What Does History Tell Us?
This is where it gets interesting.
The long-run historical average CAPE for the US S&P 500, going back to 1871, sits around 17. Readings above 25 have historically been considered expensive. Readings above 35 have been rare — and when they’ve occurred, they’ve almost always been followed by poor returns over the subsequent decade.
The CAPE hit its all-time record of 44.2 in late 1999 — right before the dot-com crash that wiped out nearly 50% of the S&P 500 and delivered a “lost decade” for equity investors.

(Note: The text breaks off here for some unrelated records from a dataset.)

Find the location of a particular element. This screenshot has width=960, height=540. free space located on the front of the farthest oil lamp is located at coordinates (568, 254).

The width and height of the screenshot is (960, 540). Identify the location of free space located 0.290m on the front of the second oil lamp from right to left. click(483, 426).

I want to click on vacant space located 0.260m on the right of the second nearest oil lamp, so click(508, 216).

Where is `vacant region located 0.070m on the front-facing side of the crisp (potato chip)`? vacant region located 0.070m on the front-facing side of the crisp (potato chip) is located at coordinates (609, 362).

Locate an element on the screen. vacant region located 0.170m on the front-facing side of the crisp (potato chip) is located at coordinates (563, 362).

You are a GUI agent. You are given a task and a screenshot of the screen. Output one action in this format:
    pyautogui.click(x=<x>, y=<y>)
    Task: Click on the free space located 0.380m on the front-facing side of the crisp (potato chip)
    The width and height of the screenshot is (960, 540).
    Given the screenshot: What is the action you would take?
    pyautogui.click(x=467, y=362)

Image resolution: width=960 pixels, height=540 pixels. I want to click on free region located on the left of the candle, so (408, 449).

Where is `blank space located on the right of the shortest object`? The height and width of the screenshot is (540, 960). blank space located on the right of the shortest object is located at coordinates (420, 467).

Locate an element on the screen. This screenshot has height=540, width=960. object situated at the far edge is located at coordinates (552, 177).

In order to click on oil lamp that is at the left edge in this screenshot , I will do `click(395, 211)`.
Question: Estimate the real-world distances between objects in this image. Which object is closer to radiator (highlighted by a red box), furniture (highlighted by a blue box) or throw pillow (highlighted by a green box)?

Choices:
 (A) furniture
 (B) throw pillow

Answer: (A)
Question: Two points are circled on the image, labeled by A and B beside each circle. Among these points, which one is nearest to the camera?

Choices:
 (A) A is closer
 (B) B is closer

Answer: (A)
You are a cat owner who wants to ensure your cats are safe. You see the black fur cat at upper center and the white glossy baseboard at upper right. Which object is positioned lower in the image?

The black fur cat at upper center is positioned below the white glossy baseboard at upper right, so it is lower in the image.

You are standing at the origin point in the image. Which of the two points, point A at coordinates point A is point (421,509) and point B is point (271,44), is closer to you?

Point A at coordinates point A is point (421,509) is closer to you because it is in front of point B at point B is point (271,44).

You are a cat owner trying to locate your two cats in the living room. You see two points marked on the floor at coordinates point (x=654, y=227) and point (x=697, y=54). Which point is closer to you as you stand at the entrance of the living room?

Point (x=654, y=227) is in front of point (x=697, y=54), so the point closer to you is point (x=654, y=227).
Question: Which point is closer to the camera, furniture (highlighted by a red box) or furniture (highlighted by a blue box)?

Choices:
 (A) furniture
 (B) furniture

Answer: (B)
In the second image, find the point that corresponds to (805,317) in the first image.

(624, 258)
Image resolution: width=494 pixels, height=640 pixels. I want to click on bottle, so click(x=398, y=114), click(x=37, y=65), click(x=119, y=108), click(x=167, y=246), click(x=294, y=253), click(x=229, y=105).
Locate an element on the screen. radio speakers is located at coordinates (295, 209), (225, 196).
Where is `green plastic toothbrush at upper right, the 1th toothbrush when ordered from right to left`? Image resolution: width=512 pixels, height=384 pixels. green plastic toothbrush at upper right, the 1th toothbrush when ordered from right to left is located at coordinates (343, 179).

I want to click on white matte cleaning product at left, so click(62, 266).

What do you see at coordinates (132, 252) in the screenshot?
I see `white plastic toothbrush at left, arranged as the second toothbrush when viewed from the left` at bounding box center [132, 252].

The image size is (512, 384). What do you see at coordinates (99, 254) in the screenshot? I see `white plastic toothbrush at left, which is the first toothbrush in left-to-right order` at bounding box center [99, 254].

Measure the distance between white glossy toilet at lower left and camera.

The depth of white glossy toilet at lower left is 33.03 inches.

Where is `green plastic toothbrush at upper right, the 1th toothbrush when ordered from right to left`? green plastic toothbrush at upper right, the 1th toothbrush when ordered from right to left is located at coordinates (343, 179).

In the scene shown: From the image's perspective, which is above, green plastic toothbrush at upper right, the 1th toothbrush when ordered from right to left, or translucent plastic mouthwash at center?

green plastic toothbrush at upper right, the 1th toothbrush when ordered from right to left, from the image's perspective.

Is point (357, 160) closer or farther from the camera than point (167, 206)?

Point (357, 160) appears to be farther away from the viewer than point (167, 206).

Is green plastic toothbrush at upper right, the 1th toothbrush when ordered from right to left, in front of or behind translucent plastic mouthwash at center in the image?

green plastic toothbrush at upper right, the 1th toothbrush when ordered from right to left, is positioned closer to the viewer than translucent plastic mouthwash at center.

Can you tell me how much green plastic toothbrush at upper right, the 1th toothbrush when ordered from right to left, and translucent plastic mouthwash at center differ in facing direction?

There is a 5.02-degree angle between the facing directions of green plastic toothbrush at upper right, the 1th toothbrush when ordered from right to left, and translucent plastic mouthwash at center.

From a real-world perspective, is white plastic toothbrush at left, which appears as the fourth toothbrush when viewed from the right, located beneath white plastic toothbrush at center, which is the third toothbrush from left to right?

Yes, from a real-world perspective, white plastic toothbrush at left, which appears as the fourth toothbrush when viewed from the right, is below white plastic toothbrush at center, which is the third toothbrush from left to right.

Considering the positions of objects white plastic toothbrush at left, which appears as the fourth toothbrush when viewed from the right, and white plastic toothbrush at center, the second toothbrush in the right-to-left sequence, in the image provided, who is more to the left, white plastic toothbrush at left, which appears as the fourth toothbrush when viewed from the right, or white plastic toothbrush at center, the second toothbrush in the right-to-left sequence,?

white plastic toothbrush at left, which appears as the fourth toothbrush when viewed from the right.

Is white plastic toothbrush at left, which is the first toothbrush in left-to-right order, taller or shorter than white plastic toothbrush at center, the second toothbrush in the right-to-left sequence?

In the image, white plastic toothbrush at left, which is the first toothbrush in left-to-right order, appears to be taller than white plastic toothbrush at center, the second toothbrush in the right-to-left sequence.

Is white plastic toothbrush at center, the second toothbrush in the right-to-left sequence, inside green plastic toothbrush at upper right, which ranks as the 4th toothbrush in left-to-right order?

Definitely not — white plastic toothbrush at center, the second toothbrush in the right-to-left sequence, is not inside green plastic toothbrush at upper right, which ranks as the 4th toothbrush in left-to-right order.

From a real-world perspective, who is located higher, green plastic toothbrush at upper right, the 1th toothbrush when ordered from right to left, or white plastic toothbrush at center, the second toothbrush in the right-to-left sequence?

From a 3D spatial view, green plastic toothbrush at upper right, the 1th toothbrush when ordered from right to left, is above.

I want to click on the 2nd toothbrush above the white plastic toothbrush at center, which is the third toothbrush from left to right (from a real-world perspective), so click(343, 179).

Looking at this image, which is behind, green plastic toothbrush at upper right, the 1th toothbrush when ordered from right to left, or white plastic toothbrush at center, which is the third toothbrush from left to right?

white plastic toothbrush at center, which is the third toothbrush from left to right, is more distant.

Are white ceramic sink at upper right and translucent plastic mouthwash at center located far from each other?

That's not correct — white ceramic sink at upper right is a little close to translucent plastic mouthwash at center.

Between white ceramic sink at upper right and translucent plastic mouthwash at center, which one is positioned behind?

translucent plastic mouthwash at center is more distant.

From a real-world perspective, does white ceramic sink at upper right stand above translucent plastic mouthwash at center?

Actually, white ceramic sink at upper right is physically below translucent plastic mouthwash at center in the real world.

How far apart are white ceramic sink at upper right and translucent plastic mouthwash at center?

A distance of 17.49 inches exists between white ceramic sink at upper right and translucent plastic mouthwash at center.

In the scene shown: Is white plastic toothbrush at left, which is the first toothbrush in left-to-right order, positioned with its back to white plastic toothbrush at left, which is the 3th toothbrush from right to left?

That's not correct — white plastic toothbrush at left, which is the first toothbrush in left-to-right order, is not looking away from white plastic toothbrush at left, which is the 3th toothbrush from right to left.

Before the 2008 financial crisis, it sat at around 27.5. Not extreme, but elevated — and returns in the years that followed reflected that.
Where Are We Today?
As of June 2026, the US S&P 500 CAPE ratio stands at approximately 39.9.
To put that in context:
- It is nearly 2.5 times the long-run historical average of 17
- It has been this high on only one other occasion in 155 years of data — the dot-com bubble of 1999–2000
- It sits well above the long-term average of 32 even using more recent (post-1990) data
- It has risen over 10% in the past year alone
This is not a cause for immediate panic. High valuations do not tell you when the market will correct — only that the market is currently priced for near perfection. The margin for error is thin.
Why Is It So High?
There are legitimate arguments for why today’s CAPE might overstate the risk:
The composition of the market has changed. The S&P 500 is now dominated by large technology companies — Microsoft, Apple, Nvidia, Amazon — with higher profit margins and faster growth than the industrial companies that historically made up the index. Some analysts argue a structurally higher CAPE of 25–30 may be the “new normal”.
Passive investing has changed flows. Trillions of pounds and dollars now flow automatically into index funds regardless of valuation, which may support prices at higher levels than before.
Interest rates matter. When bonds pay very little, investors accept higher equity valuations. As rates have moved higher, this argument has weakened — but it hasn’t disappeared entirely.
These are reasonable points. But they are also the same arguments made in 1999. High valuations have a habit of reasserting themselves eventually.